--- START ---
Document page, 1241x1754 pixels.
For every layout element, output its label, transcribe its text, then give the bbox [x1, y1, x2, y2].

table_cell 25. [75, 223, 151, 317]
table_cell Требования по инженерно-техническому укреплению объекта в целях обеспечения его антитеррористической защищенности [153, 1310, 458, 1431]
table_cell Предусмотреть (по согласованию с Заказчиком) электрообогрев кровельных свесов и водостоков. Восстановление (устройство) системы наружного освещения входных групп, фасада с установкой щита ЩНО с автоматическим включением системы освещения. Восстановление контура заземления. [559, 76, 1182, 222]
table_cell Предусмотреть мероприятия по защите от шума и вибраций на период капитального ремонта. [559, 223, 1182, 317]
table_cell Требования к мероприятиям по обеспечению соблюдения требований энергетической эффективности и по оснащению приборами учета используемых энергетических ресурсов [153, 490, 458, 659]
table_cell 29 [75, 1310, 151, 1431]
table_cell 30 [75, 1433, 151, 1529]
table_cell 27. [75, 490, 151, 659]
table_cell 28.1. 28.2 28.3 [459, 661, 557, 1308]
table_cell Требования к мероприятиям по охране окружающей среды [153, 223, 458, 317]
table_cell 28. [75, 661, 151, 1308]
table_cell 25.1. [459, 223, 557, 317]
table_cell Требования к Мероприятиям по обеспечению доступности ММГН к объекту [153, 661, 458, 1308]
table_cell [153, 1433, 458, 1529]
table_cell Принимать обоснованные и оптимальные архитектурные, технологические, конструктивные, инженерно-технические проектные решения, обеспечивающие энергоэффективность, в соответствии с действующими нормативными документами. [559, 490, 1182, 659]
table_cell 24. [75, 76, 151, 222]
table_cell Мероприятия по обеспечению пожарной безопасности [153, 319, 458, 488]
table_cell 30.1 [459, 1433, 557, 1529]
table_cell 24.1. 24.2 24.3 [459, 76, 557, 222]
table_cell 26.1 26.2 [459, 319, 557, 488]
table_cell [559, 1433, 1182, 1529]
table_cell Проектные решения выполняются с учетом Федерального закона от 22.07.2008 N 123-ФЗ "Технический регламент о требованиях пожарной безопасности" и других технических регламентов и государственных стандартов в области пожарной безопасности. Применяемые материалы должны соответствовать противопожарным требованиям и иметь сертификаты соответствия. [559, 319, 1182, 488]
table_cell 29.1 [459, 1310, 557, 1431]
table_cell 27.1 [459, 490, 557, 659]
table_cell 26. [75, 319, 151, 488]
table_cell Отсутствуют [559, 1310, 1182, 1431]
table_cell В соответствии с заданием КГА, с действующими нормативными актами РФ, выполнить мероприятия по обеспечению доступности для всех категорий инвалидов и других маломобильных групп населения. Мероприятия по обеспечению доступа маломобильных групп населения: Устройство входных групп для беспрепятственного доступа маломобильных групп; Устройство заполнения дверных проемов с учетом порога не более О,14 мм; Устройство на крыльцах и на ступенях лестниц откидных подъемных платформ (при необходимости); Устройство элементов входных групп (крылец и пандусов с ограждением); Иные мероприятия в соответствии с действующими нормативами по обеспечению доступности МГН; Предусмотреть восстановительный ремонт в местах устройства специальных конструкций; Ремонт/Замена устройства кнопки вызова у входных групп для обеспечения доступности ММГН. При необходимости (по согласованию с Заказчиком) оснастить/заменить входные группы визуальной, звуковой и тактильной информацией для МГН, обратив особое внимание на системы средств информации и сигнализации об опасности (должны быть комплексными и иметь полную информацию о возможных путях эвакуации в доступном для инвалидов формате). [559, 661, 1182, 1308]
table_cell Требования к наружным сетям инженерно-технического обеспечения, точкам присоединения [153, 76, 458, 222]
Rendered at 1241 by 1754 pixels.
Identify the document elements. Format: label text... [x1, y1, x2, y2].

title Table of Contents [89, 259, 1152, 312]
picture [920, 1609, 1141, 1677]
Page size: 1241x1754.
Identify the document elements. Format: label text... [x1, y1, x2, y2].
--- END ---
# ABOUT THIS TASK
Check each line above for the string "пожарной" and return those that contain it.

# EXPECTED ANSWER
table_cell Мероприятия по обеспечению пожарной безопасности [153, 319, 458, 488]
table_cell Проектные решения выполняются с учетом Федерального закона от 22.07.2008 N 123-ФЗ "Технический регламент о требованиях пожарной безопасности" и других технических регламентов и государственных стандартов в области пожарной безопасности. Применяемые материалы должны соответствовать противопожарным требованиям и иметь сертификаты соответствия. [559, 319, 1182, 488]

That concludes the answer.